Segment Start: DATA EXCERPTS
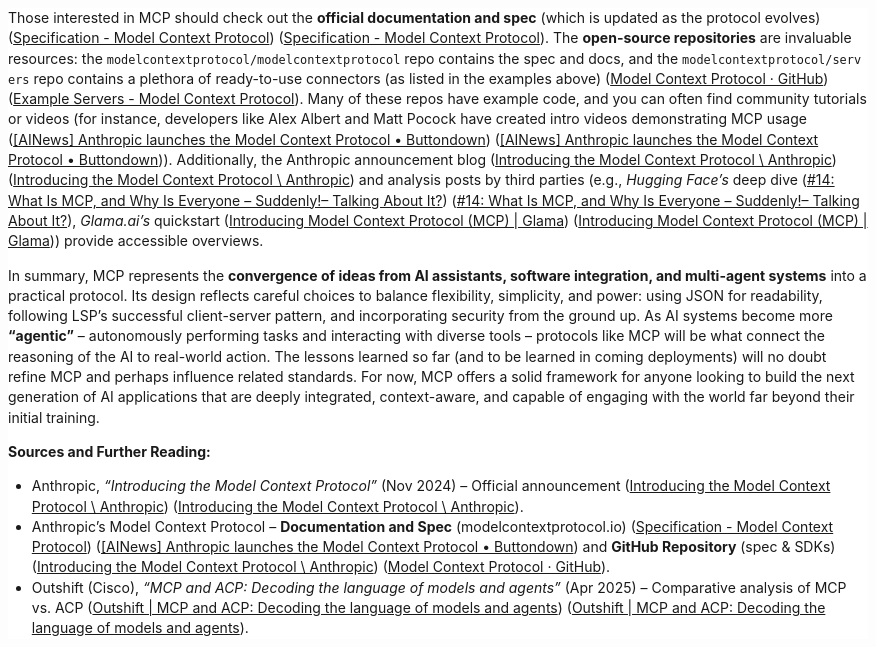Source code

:Those interested in MCP should check out the **official documentation and spec** (which is updated as the protocol evolves) ([Specification - Model Context Protocol](https://modelcontextprotocol.io/specification/2025-03-26#:~:text=Model%20Context%20Protocol%20,with%20the%20context%20they%20need)) ([Specification - Model Context Protocol](https://modelcontextprotocol.io/specification/2025-03-26#:~:text=MCP%20takes%20some%20inspiration%20from,the%20ecosystem%20of%20AI%20applications)). The **open-source repositories** are invaluable resources: the `modelcontextprotocol/modelcontextprotocol` repo contains the spec and docs, and the `modelcontextprotocol/servers` repo contains a plethora of ready-to-use connectors (as listed in the examples above) ([Model Context Protocol · GitHub](https://github.com/modelcontextprotocol#:~:text=)) ([Example Servers - Model Context Protocol](https://modelcontextprotocol.io/examples#:~:text=Data%20and%20file%20systems)). Many of these repos have example code, and you can often find community tutorials or videos (for instance, developers like Alex Albert and Matt Pocock have created intro videos demonstrating MCP usage ([[AINews] Anthropic launches the Model Context Protocol • Buttondown](https://buttondown.com/ainews/archive/ainews-anthropic-launches-the-model-context/#:~:text=,It)) ([[AINews] Anthropic launches the Model Context Protocol • Buttondown](https://buttondown.com/ainews/archive/ainews-anthropic-launches-the-model-context/#:~:text=The%20launch%20partners%20Zed%2C%20Sourcegraph%2C,is%20already%20recalling%20XKCD%20927))). Additionally, the Anthropic announcement blog ([Introducing the Model Context Protocol \ Anthropic](https://www.anthropic.com/news/model-context-protocol#:~:text=Today%2C%20we%27re%20open,produce%20better%2C%20more%20relevant%20responses)) ([Introducing the Model Context Protocol \ Anthropic](https://www.anthropic.com/news/model-context-protocol#:~:text=MCP%20addresses%20this%20challenge,to%20the%20data%20they%20need)) and analysis posts by third parties (e.g., *Hugging Face’s* deep dive ([#14: What Is MCP, and Why Is Everyone – Suddenly!– Talking About It?](https://huggingface.co/blog/Kseniase/mcp#:~:text=standard.%20,ubiquitous%20standards%20in%20their%20domains)) ([#14: What Is MCP, and Why Is Everyone – Suddenly!– Talking About It?](https://huggingface.co/blog/Kseniase/mcp#:~:text=,The%20difference%20is%20where%20the)), *Glama.ai’s* quickstart ([Introducing Model Context Protocol (MCP) | Glama](https://glama.ai/blog/2024-11-25-model-context-protocol-quickstart#:~:text=When%20large%20language%20models%20first,both%20local%20and%20remote%20resources)) ([Introducing Model Context Protocol (MCP) | Glama](https://glama.ai/blog/2024-11-25-model-context-protocol-quickstart#:~:text=High))) provide accessible overviews.

In summary, MCP represents the **convergence of ideas from AI assistants, software integration, and multi-agent systems** into a practical protocol. Its design reflects careful choices to balance flexibility, simplicity, and power: using JSON for readability, following LSP’s successful client-server pattern, and incorporating security from the ground up. As AI systems become more **“agentic”** – autonomously performing tasks and interacting with diverse tools – protocols like MCP will be what connect the reasoning of the AI to real-world action. The lessons learned so far (and to be learned in coming deployments) will no doubt refine MCP and perhaps influence related standards. For now, MCP offers a solid framework for anyone looking to build the next generation of AI applications that are deeply integrated, context-aware, and capable of engaging with the world far beyond their initial training. 

**Sources and Further Reading:**

- Anthropic, *“Introducing the Model Context Protocol”* (Nov 2024) – Official announcement ([Introducing the Model Context Protocol \ Anthropic](https://www.anthropic.com/news/model-context-protocol#:~:text=MCP%20addresses%20this%20challenge,to%20the%20data%20they%20need)) ([Introducing the Model Context Protocol \ Anthropic](https://www.anthropic.com/news/model-context-protocol#:~:text=exploring%2C%20we%E2%80%99re%20sharing%20pre,GitHub%2C%20Git%2C%20Postgres%2C%20and%20Puppeteer)).  
- Anthropic’s Model Context Protocol – **Documentation and Spec** (modelcontextprotocol.io) ([Specification - Model Context Protocol](https://modelcontextprotocol.io/specification/2025-03-26#:~:text=MCP%20takes%20some%20inspiration%20from,the%20ecosystem%20of%20AI%20applications)) ([[AINews] Anthropic launches the Model Context Protocol • Buttondown](https://buttondown.com/ainews/archive/ainews-anthropic-launches-the-model-context/#:~:text=,io)) and **GitHub Repository** (spec & SDKs) ([Introducing the Model Context Protocol \ Anthropic](https://www.anthropic.com/news/model-context-protocol#:~:text=Today%2C%20we%27re%20introducing%20three%20major,Model%20Context%20Protocol%20for%20developers)) ([Model Context Protocol · GitHub](https://github.com/modelcontextprotocol#:~:text=)).  
- Outshift (Cisco), *“MCP and ACP: Decoding the language of models and agents”* (Apr 2025) – Comparative analysis of MCP vs. ACP ([Outshift | MCP and ACP: Decoding the language of models and agents](https://outshift.cisco.com/blog/mcp-acp-decoding-language-of-models-and-agents#:~:text=The%20Model%20Context%20Protocol%20,agent%20systems)) ([Outshift | MCP and ACP: Decoding the language of models and agents](https://outshift.cisco.com/blog/mcp-acp-decoding-language-of-models-and-agents#:~:text=,not%20limited%20to%20tool%20calling)).  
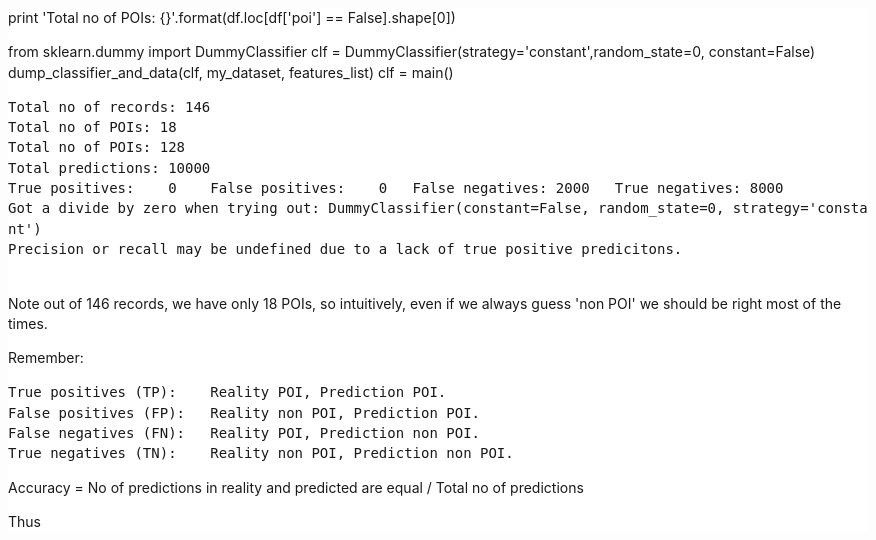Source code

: <span class="k">print</span> <span class="s1">&#39;Total no of POIs: {}&#39;</span><span class="o">.</span><span class="n">format</span><span class="p">(</span><span class="n">df</span><span class="o">.</span><span class="n">loc</span><span class="p">[</span><span class="n">df</span><span class="p">[</span><span class="s1">&#39;poi&#39;</span><span class="p">]</span> <span class="o">==</span> <span class="bp">False</span><span class="p">]</span><span class="o">.</span><span class="n">shape</span><span class="p">[</span><span class="mi">0</span><span class="p">])</span>

<span class="kn">from</span> <span class="nn">sklearn.dummy</span> <span class="kn">import</span> <span class="n">DummyClassifier</span>
<span class="n">clf</span> <span class="o">=</span> <span class="n">DummyClassifier</span><span class="p">(</span><span class="n">strategy</span><span class="o">=</span><span class="s1">&#39;constant&#39;</span><span class="p">,</span><span class="n">random_state</span><span class="o">=</span><span class="mi">0</span><span class="p">,</span> <span class="n">constant</span><span class="o">=</span><span class="bp">False</span><span class="p">)</span>
<span class="n">dump_classifier_and_data</span><span class="p">(</span><span class="n">clf</span><span class="p">,</span> <span class="n">my_dataset</span><span class="p">,</span> <span class="n">features_list</span><span class="p">)</span>
<span class="n">clf</span> <span class="o">=</span> <span class="n">main</span><span class="p">()</span>
</pre></div>

</div>
</div>
</div>

<div class="output_wrapper">
<div class="output">


<div class="output_area">

<div class="prompt"></div>


<div class="output_subarea output_stream output_stdout output_text">
<pre>Total no of records: 146
Total no of POIs: 18
Total no of POIs: 128
Total predictions: 10000
True positives:    0	False positives:    0	False negatives: 2000	True negatives: 8000
Got a divide by zero when trying out: DummyClassifier(constant=False, random_state=0, strategy=&#39;constant&#39;)
Precision or recall may be undefined due to a lack of true positive predicitons.

</pre>
</div>
</div>

</div>
</div>

</div>
<div class="cell border-box-sizing text_cell rendered"><div class="prompt input_prompt">
</div>
<div class="inner_cell">
<div class="text_cell_render border-box-sizing rendered_html">
<p>Note out of 146 records, we have only 18 POIs, so intuitively, even if we always guess 'non POI' we should be right most of the times.</p>
<p>Remember:</p>
<div style="background-color:'#E3F2FD;  padding: 10px 10px 10px 10px;"><pre style="background-color:'#E3F2FD;">
True positives (TP):    Reality POI, Prediction POI.  
False positives (FP):   Reality non POI, Prediction POI.  
False negatives (FN):   Reality POI, Prediction non POI.  
True negatives (TN):    Reality non POI, Prediction non POI.</pre>  </div><p>Accuracy = No of predictions in reality and predicted are equal / Total no of predictions</p>
<p>Thus</p>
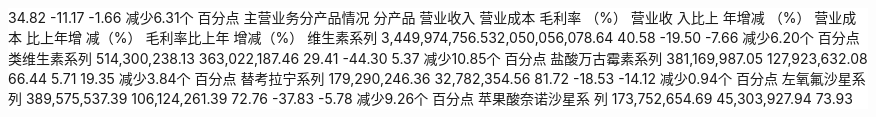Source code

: 34.82
-11.17
-1.66
减少6.31个
百分点
主营业务分产品情况
分产品
营业收入
营业成本
毛利率
（%）
营业收
入比上
年增减
（%）
营业成本
比上年增
减（%）
毛利率比上年
增减（%）
维生素系列
3,449,974,756.532,050,056,078.64
40.58
-19.50
-7.66
减少6.20个
百分点
类维生素系列
514,300,238.13
363,022,187.46
29.41
-44.30
5.37
减少10.85个
百分点
盐酸万古霉素系列
381,169,987.05
127,923,632.08
66.44
5.71
19.35
减少3.84个
百分点
替考拉宁系列
179,290,246.36
32,782,354.56
81.72
-18.53
-14.12
减少0.94个
百分点
左氧氟沙星系列
389,575,537.39
106,124,261.39
72.76
-37.83
-5.78
减少9.26个
百分点
苹果酸奈诺沙星系
列
173,752,654.69
45,303,927.94
73.93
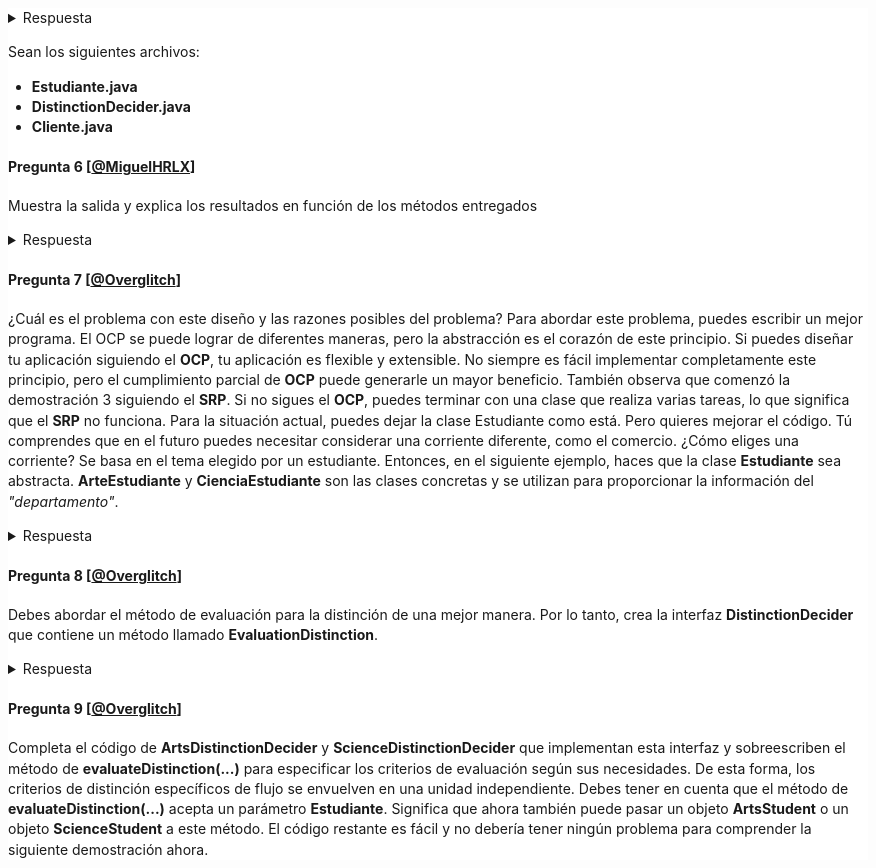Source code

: <details><summary>Respuesta</summary></details>

Sean los siguientes archivos:

- **Estudiante.java**
- **DistinctionDecider.java**
- **Cliente.java**

#### Pregunta 6 [[@MiguelHRLX](https://github.com/MiguelHRLX)]

Muestra la salida y explica los resultados en función de los métodos entregados

<details><summary>Respuesta</summary></details>

#### Pregunta 7 [[@Overglitch](https://github.com/Overglitch)]

¿Cuál es el problema con este diseño y las razones posibles del problema?
Para abordar este problema, puedes escribir un mejor programa. El OCP se puede lograr de
diferentes maneras, pero la abstracción es el corazón de este principio. Si puedes diseñar tu
aplicación siguiendo el **OCP**, tu aplicación es flexible y extensible. No siempre es fácil
implementar completamente este principio, pero el cumplimiento parcial de **OCP** puede
generarle un mayor beneficio. También observa que comenzó la demostración 3 siguiendo el
**SRP**. Si no sigues el **OCP**, puedes terminar con una clase que realiza varias tareas, lo que
significa que el **SRP** no funciona.
Para la situación actual, puedes dejar la clase Estudiante como está. Pero quieres mejorar el
código. Tú comprendes que en el futuro puedes necesitar considerar una corriente diferente,
como el comercio. ¿Cómo eliges una corriente? Se basa en el tema elegido por un estudiante.
Entonces, en el siguiente ejemplo, haces que la clase **Estudiante** sea abstracta.
**ArteEstudiante** y **CienciaEstudiante** son las clases concretas y se utilizan para proporcionar la
información del *"departamento"*.

<details><summary>Respuesta</summary></details>

#### Pregunta 8 [[@Overglitch](https://github.com/Overglitch)]

Debes abordar el método de evaluación para la distinción de una mejor manera.
Por lo tanto, crea la interfaz **DistinctionDecider** que contiene un método llamado
**EvaluationDistinction**.

<details><summary>Respuesta</summary></details>

#### Pregunta 9 [[@Overglitch](https://github.com/Overglitch)]

Completa el código de **ArtsDistinctionDecider** y **ScienceDistinctionDecider** que
implementan esta interfaz y sobreescriben el método de **evaluateDistinction(...)** para
especificar los criterios de evaluación según sus necesidades. De esta forma, los criterios de
distinción específicos de flujo se envuelven en una unidad independiente.
Debes tener en cuenta que el método de **evaluateDistinction(...)** acepta un parámetro
**Estudiante**. Significa que ahora también puede pasar un objeto **ArtsStudent** o un objeto
**ScienceStudent** a este método.
El código restante es fácil y no debería tener ningún problema para comprender la siguiente
demostración ahora.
Segment End: DATA EXCERPTS
_EXERCISE DETAILS_
Reproduce everything from the line containing "#### Pregunta 8" down to the end of the items, both ends included.

_WRITTEN SOLUTION_
#### Pregunta 8 [[@Overglitch](https://github.com/Overglitch)]

Debes abordar el método de evaluación para la distinción de una mejor manera.
Por lo tanto, crea la interfaz **DistinctionDecider** que contiene un método llamado
**EvaluationDistinction**.

<details><summary>Respuesta</summary></details>

#### Pregunta 9 [[@Overglitch](https://github.com/Overglitch)]

Completa el código de **ArtsDistinctionDecider** y **ScienceDistinctionDecider** que
implementan esta interfaz y sobreescriben el método de **evaluateDistinction(...)** para
especificar los criterios de evaluación según sus necesidades. De esta forma, los criterios de
distinción específicos de flujo se envuelven en una unidad independiente.
Debes tener en cuenta que el método de **evaluateDistinction(...)** acepta un parámetro
**Estudiante**. Significa que ahora también puede pasar un objeto **ArtsStudent** o un objeto
**ScienceStudent** a este método.
El código restante es fácil y no debería tener ningún problema para comprender la siguiente
demostración ahora.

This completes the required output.